Their leader was Maulana Fazlullah, a 28-year-old who used to operate the pulley chair to cross the Swat River and whose right leg dragged because of childhood polio. He had studied in the madrasa of Maulana Sufi Mohammad, the founder of the TNSM, and married his daughter. When Sufi Mohammad was imprisoned in a round-up of militant leaders in 2002, Fazlullah had taken over the movement’s leadership. It was shortly before the earthquake that Fazlullah had appeared in Imam Deri, a small village just a few miles outside Mingora on the other side of the Swat River, and set up his illegal radio station.
In our valley we received most of our information from the radio because so many had no TV or are illiterate. Soon everyone seemed to be talking about the radio station. It became known as Mullah FM and Fazlullah as the Radio Mullah. It broadcast every night from eight to ten and again in the morning from seven to nine.
In the beginning Fazlullah was very wise. He introduced himself as an Islamic reformer and an interpreter of the Quran. My mother is very devout, and to start with she liked Fazlullah. He used his station to encourage people to adopt good habits and abandon practices he said were bad. He said men should keep their beards but give up smoking and using the tobacco they liked to chew. He said people should stop using heroin, and chars, which is our word for hashish. He told people the correct way to do their ablutions for prayers – which body part to wash first. He even told people how they should wash their private parts.

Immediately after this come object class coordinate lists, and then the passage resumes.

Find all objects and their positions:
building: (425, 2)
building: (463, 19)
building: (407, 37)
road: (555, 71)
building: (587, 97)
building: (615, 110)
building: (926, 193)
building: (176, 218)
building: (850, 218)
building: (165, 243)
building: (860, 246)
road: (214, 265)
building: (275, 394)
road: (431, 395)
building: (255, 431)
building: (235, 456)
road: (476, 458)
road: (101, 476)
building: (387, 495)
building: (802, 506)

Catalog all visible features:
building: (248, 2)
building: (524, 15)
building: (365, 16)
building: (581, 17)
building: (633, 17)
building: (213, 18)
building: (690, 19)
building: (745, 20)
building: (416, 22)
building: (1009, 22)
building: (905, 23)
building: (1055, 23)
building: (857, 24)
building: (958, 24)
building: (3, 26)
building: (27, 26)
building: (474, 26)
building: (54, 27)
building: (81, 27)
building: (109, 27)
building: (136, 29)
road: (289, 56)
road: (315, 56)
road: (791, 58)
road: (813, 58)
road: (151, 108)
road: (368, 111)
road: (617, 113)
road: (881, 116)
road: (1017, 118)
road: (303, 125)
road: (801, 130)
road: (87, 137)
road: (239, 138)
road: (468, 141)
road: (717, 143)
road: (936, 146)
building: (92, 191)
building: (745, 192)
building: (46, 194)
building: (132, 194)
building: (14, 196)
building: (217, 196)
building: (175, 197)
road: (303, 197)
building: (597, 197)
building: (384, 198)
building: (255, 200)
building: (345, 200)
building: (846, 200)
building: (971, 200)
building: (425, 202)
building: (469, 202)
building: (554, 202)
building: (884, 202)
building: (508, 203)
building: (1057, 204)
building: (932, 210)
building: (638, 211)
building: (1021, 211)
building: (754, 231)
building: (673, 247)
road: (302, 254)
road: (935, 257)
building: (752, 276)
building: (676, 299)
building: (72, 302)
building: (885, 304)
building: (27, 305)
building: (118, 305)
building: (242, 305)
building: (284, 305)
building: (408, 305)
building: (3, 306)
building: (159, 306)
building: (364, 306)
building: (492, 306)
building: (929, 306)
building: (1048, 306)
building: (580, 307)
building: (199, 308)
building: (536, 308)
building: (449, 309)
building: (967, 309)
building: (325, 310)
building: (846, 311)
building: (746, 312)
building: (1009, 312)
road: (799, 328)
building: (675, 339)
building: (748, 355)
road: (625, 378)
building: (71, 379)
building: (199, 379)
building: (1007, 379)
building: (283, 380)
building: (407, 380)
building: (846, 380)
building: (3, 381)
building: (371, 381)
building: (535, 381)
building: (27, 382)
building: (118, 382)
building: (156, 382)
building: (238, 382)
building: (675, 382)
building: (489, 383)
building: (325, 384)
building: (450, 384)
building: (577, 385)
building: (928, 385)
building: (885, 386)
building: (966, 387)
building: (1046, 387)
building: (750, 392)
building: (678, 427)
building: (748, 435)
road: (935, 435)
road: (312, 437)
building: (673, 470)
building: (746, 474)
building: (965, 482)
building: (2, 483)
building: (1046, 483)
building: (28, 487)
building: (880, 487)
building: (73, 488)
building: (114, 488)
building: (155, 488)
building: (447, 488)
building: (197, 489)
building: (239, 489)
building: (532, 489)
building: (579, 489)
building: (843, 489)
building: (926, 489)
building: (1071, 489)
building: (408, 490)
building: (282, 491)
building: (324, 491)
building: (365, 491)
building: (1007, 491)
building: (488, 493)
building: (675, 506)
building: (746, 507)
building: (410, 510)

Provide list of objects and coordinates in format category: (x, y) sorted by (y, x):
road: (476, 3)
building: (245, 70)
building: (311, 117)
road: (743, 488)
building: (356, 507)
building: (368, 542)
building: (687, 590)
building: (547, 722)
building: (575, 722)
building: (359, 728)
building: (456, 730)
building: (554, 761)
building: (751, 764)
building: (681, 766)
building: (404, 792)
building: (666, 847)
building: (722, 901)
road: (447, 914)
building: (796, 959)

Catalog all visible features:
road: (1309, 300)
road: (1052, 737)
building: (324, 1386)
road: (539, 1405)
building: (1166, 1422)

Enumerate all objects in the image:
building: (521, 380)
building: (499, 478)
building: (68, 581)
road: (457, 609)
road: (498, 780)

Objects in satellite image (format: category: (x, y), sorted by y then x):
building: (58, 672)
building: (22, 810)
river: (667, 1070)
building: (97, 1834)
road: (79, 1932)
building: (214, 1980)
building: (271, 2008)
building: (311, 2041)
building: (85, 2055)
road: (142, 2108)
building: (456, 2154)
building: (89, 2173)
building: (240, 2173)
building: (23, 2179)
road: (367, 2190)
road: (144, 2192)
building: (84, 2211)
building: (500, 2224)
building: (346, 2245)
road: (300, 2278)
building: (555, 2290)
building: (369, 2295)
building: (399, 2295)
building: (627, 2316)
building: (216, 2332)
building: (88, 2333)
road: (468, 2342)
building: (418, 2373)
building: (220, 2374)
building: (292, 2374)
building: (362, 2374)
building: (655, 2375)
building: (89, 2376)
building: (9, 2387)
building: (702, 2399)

Sometimes his voice was reasonable, like when adults are trying to persuade you to do something you don’t want to, and sometimes it was scary and full of fire. Often he would weep as he spoke of his love for Islam. Usually he spoke for a while, then his deputy Shah Douran came on air, a man who used to sell snacks from a tricycle in the bazaar. They warned people to stop listening to music, watching movies and dancing. Sinful acts like these had caused the earthquake, Fazlullah thundered, and if people didn’t stop they would again invite the wrath of God. Mullahs often misinterpret the Quran and Hadith when they teach them in our country as few people understand the original Arabic. Fazlullah exploited this ignorance.